Freud believed “a human being’s name is a principal component in his person, perhaps a piece of his soul,” nomen est omen. Ralph Ellison was named Ralph Waldo by a father who loved to read. Ellison became a writer, in part, he believed, because of “the suggestive power of names and the magic involved in naming.” Lucy Stone, the first woman to earn a college degree in Massachusetts, in 1847, kept her maiden name, a radical act at the time. In the 1920s, she became the namesake of The Lucy Stoner League, a group of women who advocated keeping maiden names. She said, “My name is the symbol of my identity and must not be lost.” And what of the identity of those whose names have been stolen, or erased? Almost all African-Americans lost their surnames to their owners during slavery, Henry Louis Gates Jr. wrote in a column for The Root, called Tracing Your Roots, that responds to readers trying to trace ancestry and find the origins of family names.

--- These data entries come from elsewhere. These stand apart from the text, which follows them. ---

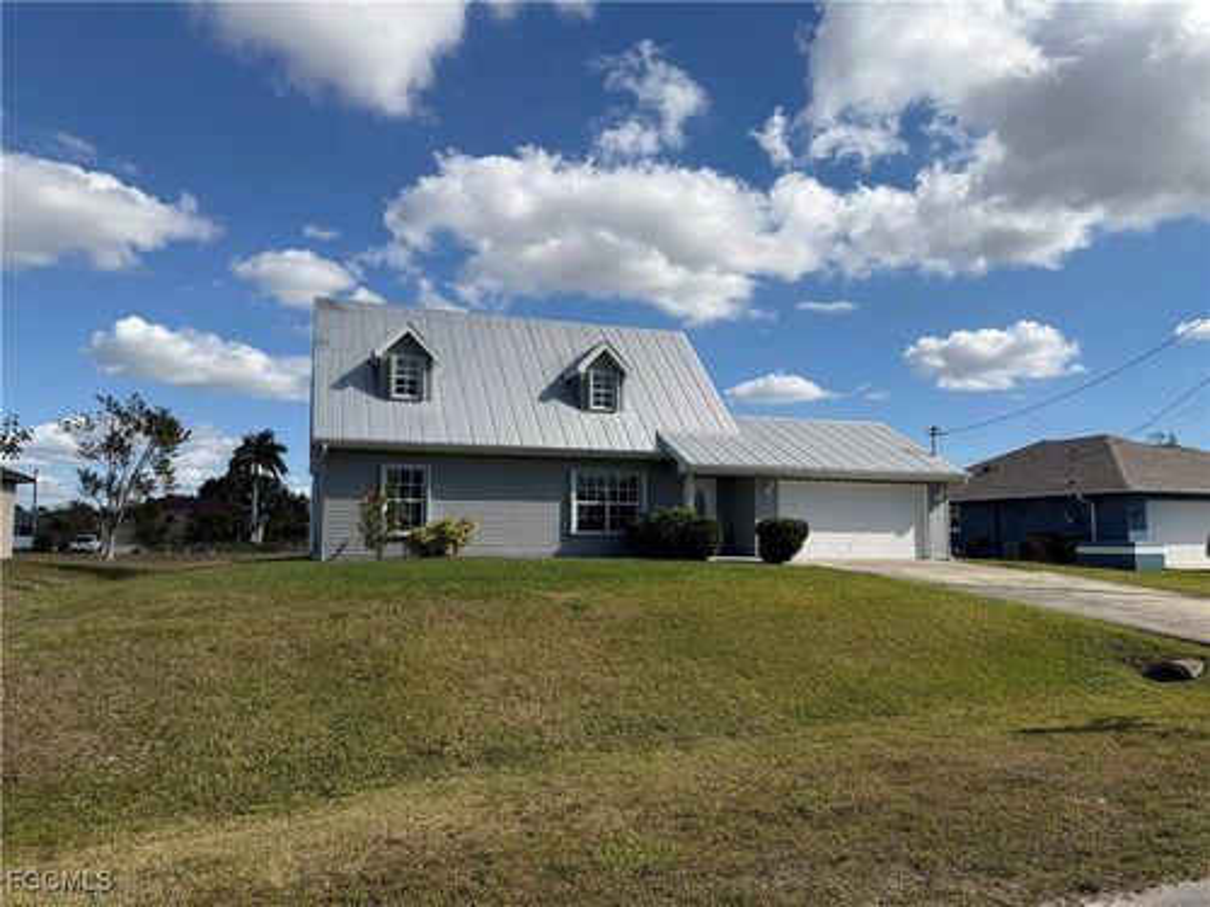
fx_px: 839
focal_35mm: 24
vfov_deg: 56.8
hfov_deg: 71.6
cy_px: 454
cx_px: 605
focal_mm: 6.76
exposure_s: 1/8130
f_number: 1.78
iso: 80
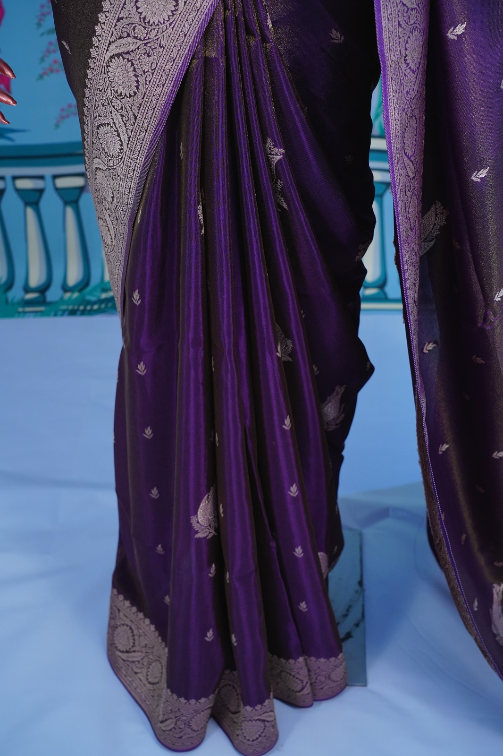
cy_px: 378
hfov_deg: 28.1
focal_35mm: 48
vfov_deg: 41.1
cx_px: 252
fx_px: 1006
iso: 1250
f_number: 6.3
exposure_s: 1/500
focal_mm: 48
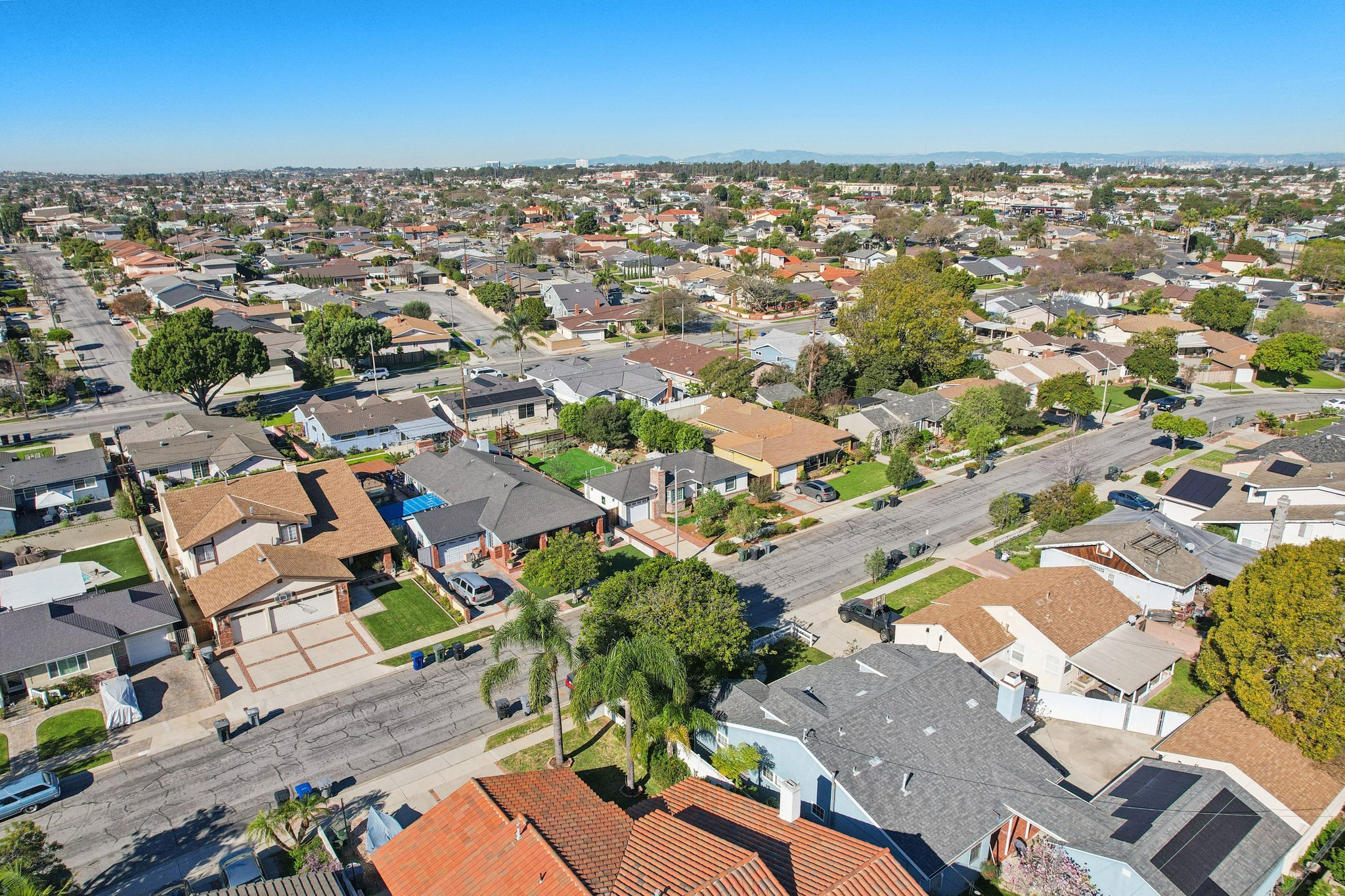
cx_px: 672
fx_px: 822
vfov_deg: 57.2
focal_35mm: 22
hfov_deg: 78.6
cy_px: 448
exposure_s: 1/2500
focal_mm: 8.4
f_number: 2.8
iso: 130
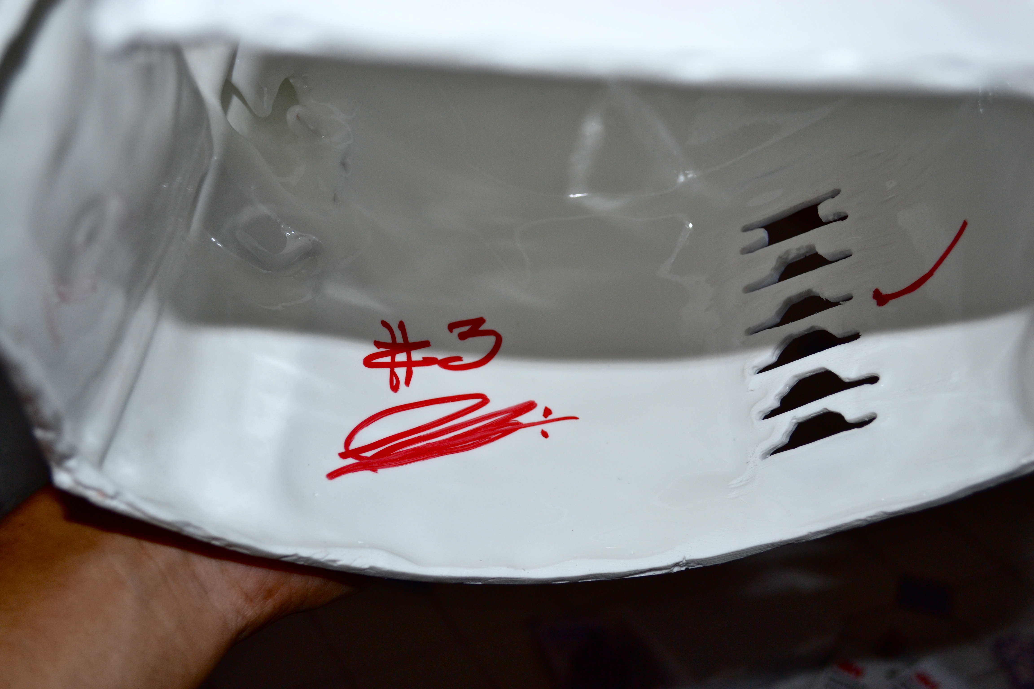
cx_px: 517
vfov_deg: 26.5
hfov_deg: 38.9
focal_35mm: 51
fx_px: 1465
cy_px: 344
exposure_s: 1/60
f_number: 5
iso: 360
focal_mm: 34
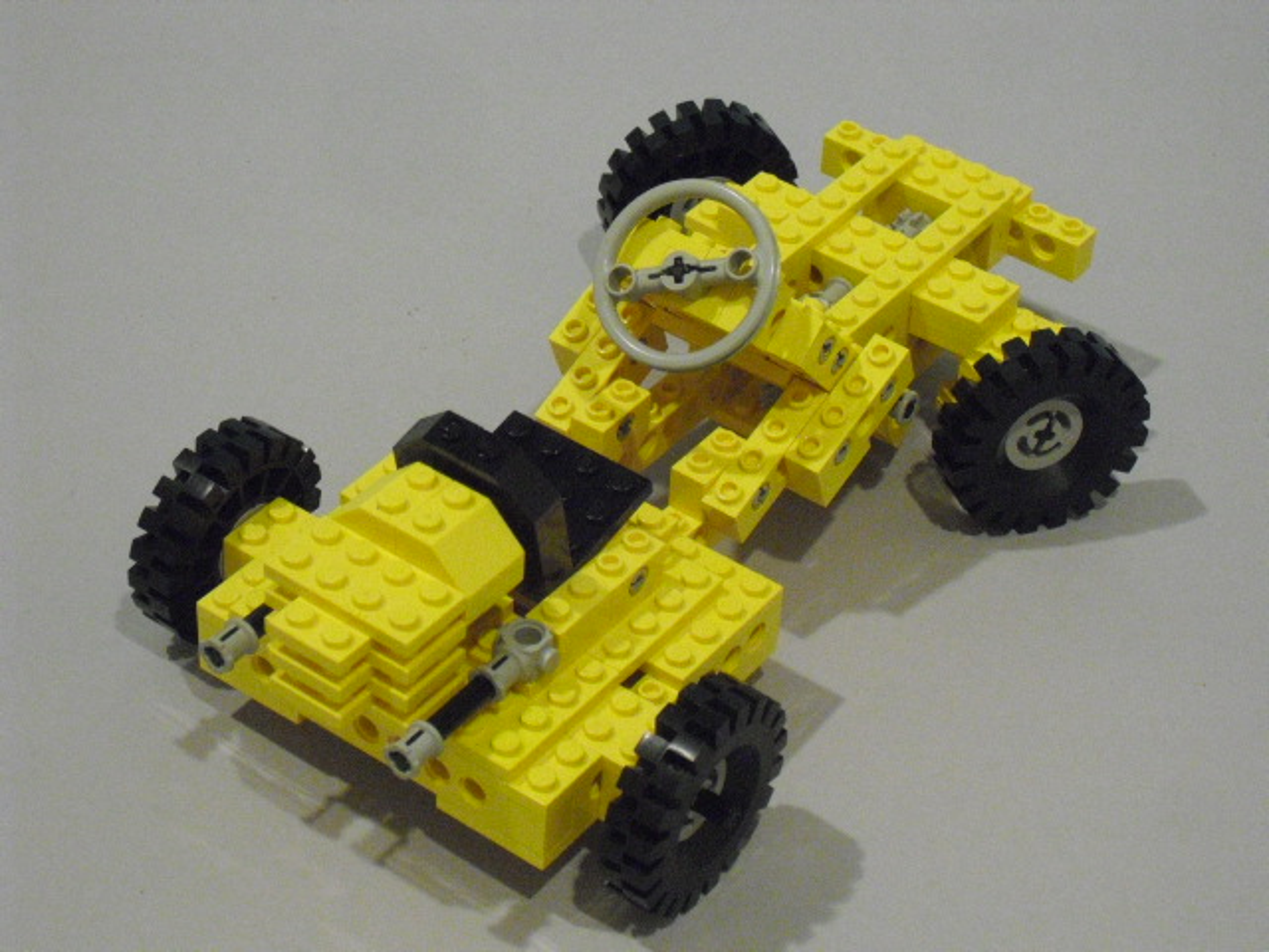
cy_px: 476
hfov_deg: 22.0
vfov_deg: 16.6
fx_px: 3263
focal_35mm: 89
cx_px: 634
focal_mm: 15.7
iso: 800
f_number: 5.1
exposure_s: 1/20
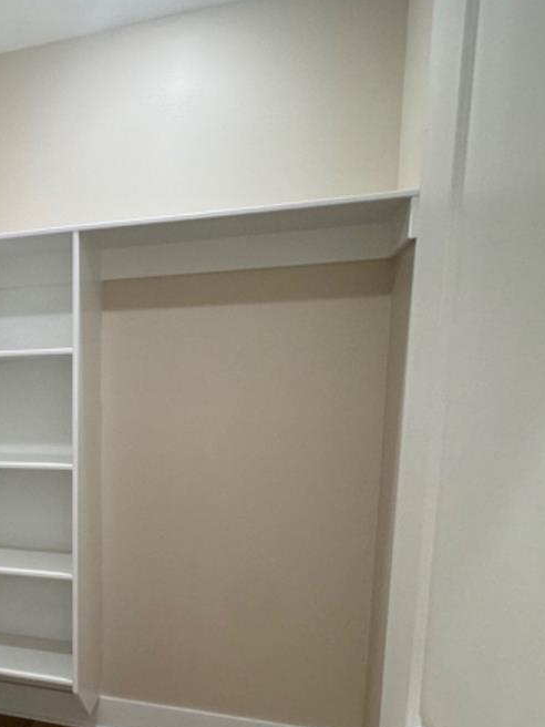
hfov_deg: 38.8
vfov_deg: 55.6
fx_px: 672
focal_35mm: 32
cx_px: -8
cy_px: 484
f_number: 2.2
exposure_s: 1/60
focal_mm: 2.22
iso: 160
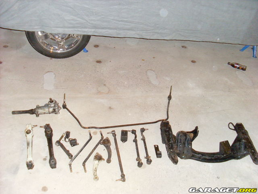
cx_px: 129
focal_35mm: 38
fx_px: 283
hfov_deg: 49.0
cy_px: 97
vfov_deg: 37.7
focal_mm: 6.3
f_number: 3
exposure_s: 1/45
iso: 240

“A proper name,” John Stuart Mill once wrote, “is but an unmeaning mark which we connect in our minds with the idea of an object, in order that whenever the mark meets our eyes or occurs to our thoughts, we may think of the individual object.” But people, of course, are not objects, even if they are treated that way. Which isn’t to say that how we treat object names isn’t important, too. Last year, President Obama (no stranger to fuckery in the name of names, punished for years by the Right for his) returned Mount McKinley’s name to Denali—“the great one”—the name Alaskan Natives have been calling America’s highest mountain for generations. Geographer Lauret Savoy, author of Trace: Memory, History, Race, and the American Landscape, explored the name change in an essay. “To consider place-names as givens,” she wrote, “is to see a reflecting surface and not what lies beneath.”
In his essay “Breaking Tongues,” Sinthujan Varatharajah says, “To have a name is a privilege.” The name that he was given, he writes, “came with sounds, senses and feelings, many of which are positioned outside of western semiotics. The name was a cache for memories, lost histories and songs.” Varatharajah’s first name, he writes, gets “reduced to nothing more than ‘Sin,’” mostly by white people who “[think] that my already butchered name was still too long and complicated.” It is a privilege, he says, “to be given the dignity to be addressed the way we choose to be.”
In The Language of Names: What We Call Ourselves and Why It Matters, Anne Bernays and Justin Kaplan, turning to onomasts from the American Name Society to the journal Onomastica Canadiana, summarize the power of names: “Full personal names, first and last taken together, stand at the intersection of opposing pulls: bearer with family and kinship ties, and so focus both the present and the past.”
We’d do well to add the future here. How we treat each other because of our names shapes our world going forward—our courtrooms, corporations, books, and films. Names matter. And what we do, the choices we make—what we give, what we take—this matters, too.